From the first line down to the line containing "Figure 1. Flow", print the records below exactly, leaving every picture out.

→ Exercise input
★ ★ ★

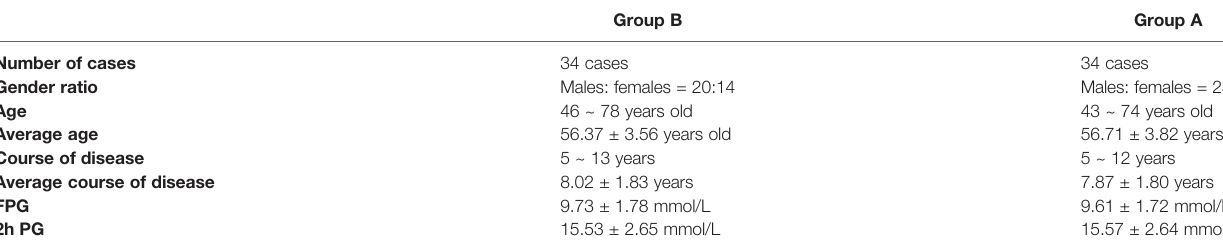
TABLE 1 | General data of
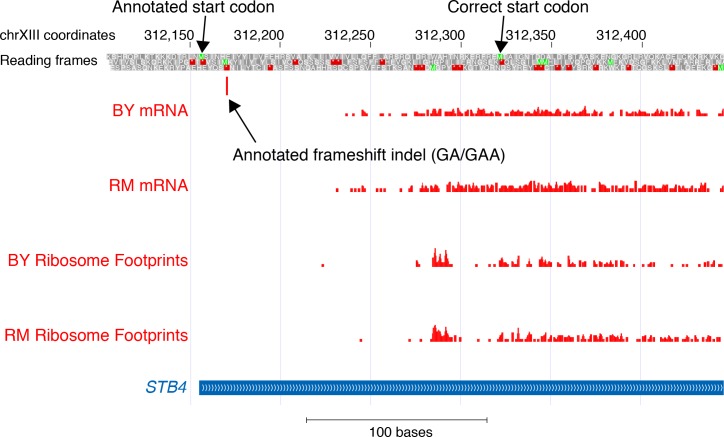
mRNA and translation at STB4.The figure shows the position of the first base in aligned reads from mRNA sequence and ribosome profile data (Albert et al., 2014a) in BY and RM. The annotated frameshift is located in a region without any mRNA or ribosome footprint reads. The annotated (presumably incorrect) and the likely correct start codon of STB4 are indicated.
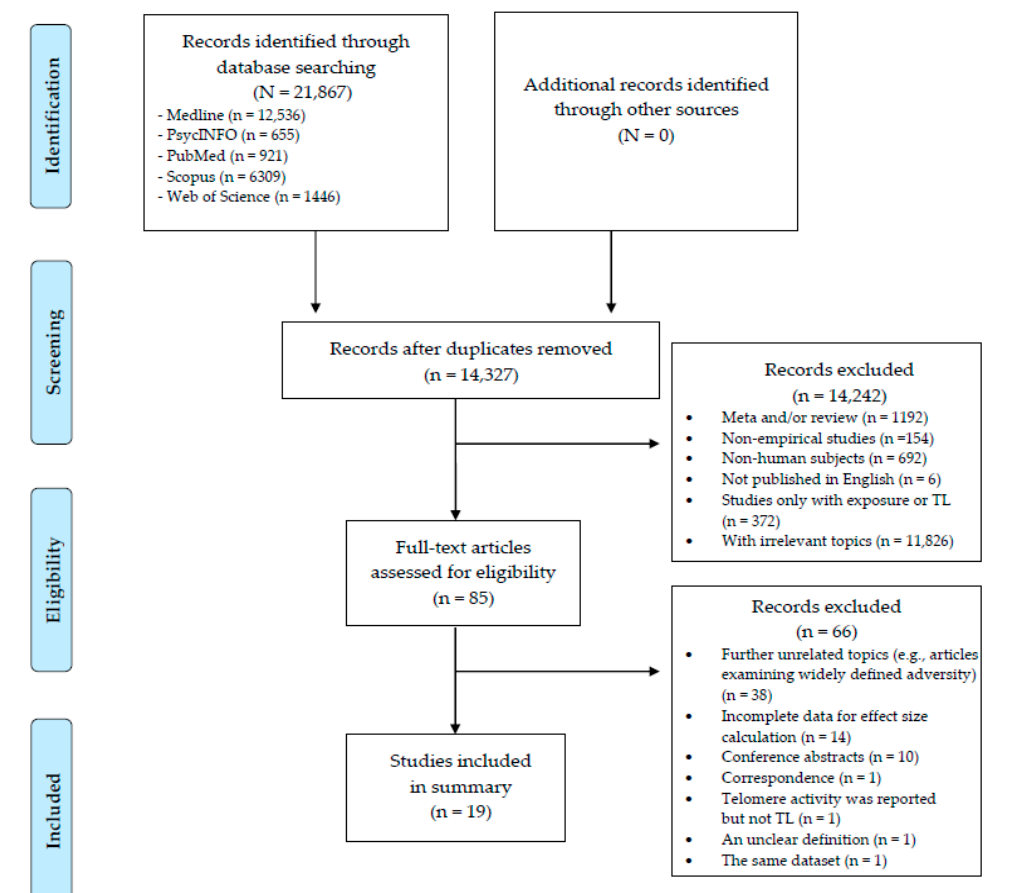
Figure 1. Flow diagram of the study selection process.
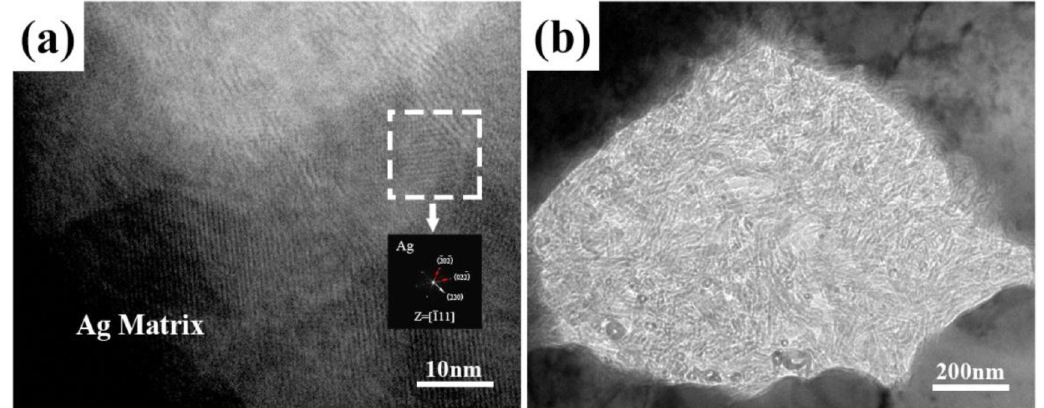
Figure 7. TEM images of CNTs @ Ag / Ag composites microstructure, ( a ) by SPS, ( b ) by HP.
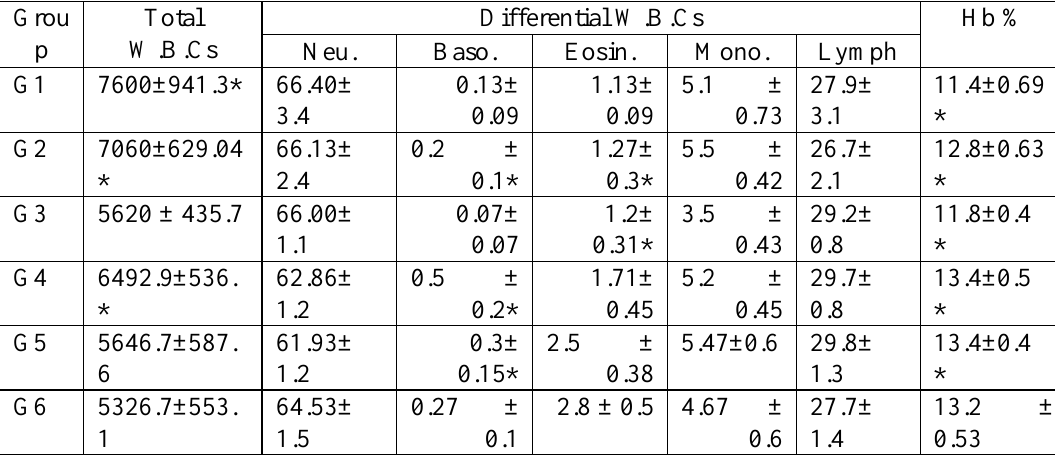
Table (2): Hematological Results obtained for all groups.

★ ★ ★

→ Exercise answer
TABLE 1 | General data of
mRNA and translation at STB4.The figure shows the position of the first base in aligned reads from mRNA sequence and ribosome profile data (Albert et al., 2014a) in BY and RM. The annotated frameshift is located in a region without any mRNA or ribosome footprint reads. The annotated (presumably incorrect) and the likely correct start codon of STB4 are indicated.
Figure 1. Flow diagram of the study selection process.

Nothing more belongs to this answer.